China Daily | Updated: 2026-05-26 20:54

Editor's note: Earlier this month, China, Brazil and the European Union — founding members of the Open Coalition on Compliance Carbon Markets — held the first high-level meeting of the coalition in Florence, Italy. Dong Xiucheng, executive dean of the institute for international carbon-neutral economy at the University of International Business and Economics, and Weng Yuyan, an associate researcher at the Institute of Energy, Environment and Economy at Tsinghua University, spoke to People's Daily Overseas Edition about the coalition's role in the development of a global carbon market. Below are excerpts of the interviews. The views don't necessarily represent those of China Daily.

Currently, the global carbon markets are characterized by uneven development and fragmentation. Countries have adopted different rules and standards for carbon pricing, and there are substantial barriers to cross-border carbon trading.

The establishment of the Open Coalition on Compliance Carbon Markets marks a significant step in implementing the consensus reached at COP30 in Brazil last year. The coalition aims to harmonize carbon market rules across countries, unify accounting standards, promote cross-border recognition of carbon credits, build a platform for policy discussions, share experiences in carbon market development, regulate international carbon trading and address the issue of market fragmentation.

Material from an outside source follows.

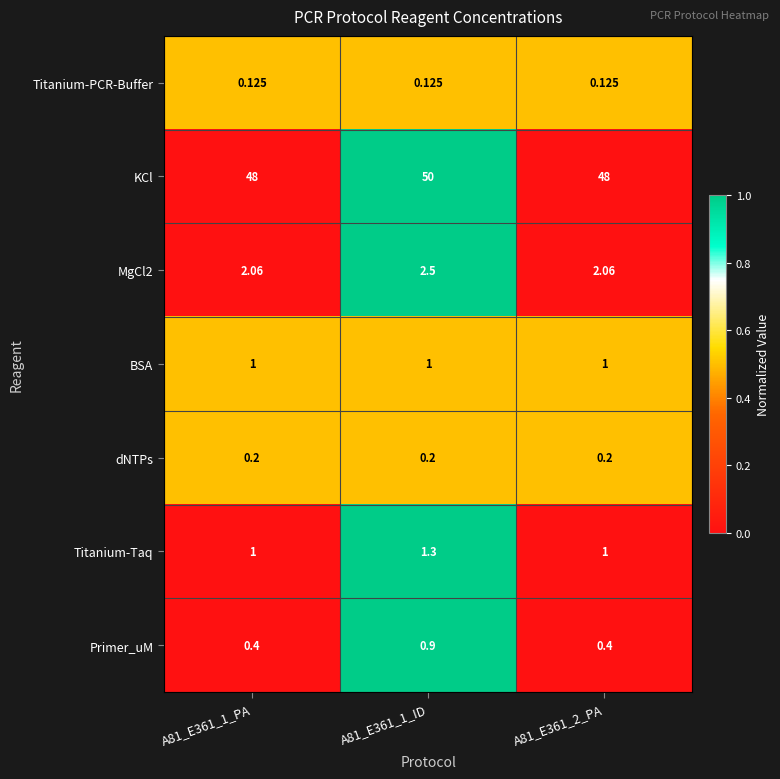

Is the value of Titanium-PCR-Buffer at A81_E361_1_PA greater than the value of MgCl2 at A81_E361_1_ID?

No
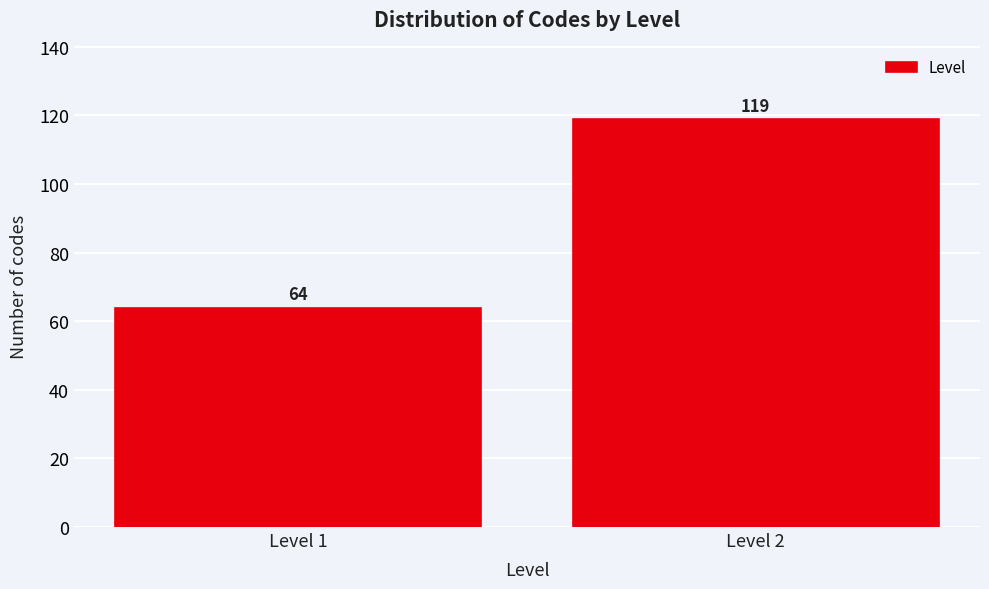

Reading left to right, transcribe all the data shown in this chart.

Level 1=64	Level 2=119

The coalition's key focus areas include cooperation on monitoring, reporting and verification systems for carbon emissions, carbon accounting methods and rules for using high-integrity offsets.

The official launch of the coalition will promote the alignment of carbon pricing systems across countries, reduce regulatory conflicts and lower the costs of cross-border trading. This is aimed at establishing a fairer and more transparent global carbon pricing system.

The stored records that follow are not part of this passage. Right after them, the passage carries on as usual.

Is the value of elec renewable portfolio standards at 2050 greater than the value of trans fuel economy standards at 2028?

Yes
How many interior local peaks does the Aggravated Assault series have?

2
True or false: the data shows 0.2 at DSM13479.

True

The coalition will facilitate cross-border carbon trading, enhance coordination among countries in meeting their emissions reduction commitments and support the achievement of nationally determined contributions.

It will also accelerate the low-carbon transition of various countries through market-based approaches and guide the cross-border flow of green capital. By leveraging economic tools, the coalition will help the world achieve the temperature-control goals set out in the Paris Agreement, pool multilateral efforts for emissions reduction, and ultimately achieve the carbon neutrality target.

Carbon markets across the world have been designed differently. Given that developed and developing countries are at different stages of growth, the coalition adheres to the principles of openness, inclusiveness and voluntary participation. This approach promotes dialogue and cooperation among members on core aspects of carbon markets, helping to form a common framework for their development and further enhance global cooperation on carbon pricing.

The coalition will promote the effective implementation of Article 6 of the Paris Agreement by encouraging member states to coordinate on carbon emissions accounting and high-quality carbon credit standards. That China, Brazil and the EU — major economies from different regions — are working together to advance carbon market cooperation demonstrates their resolve to uphold multilateralism and jointly address climate change. This offers a new model for cooperation on global climate governance.

It is worth noting that members of the coalition differ in their carbon reduction foundations, economic development levels and available resources, which may pose challenges to the coalition's operations.

The international community needs to formulate unified rules for carbon accounting, carbon credit certification and trading. Developed countries should scale up technological and financial support for developing countries to narrow the gap between carbon markets in the Global South and Global North. Efforts should focus on expanding multilateral dialogue, encouraging more countries to join the coalition and improving the regulatory system for global carbon trading.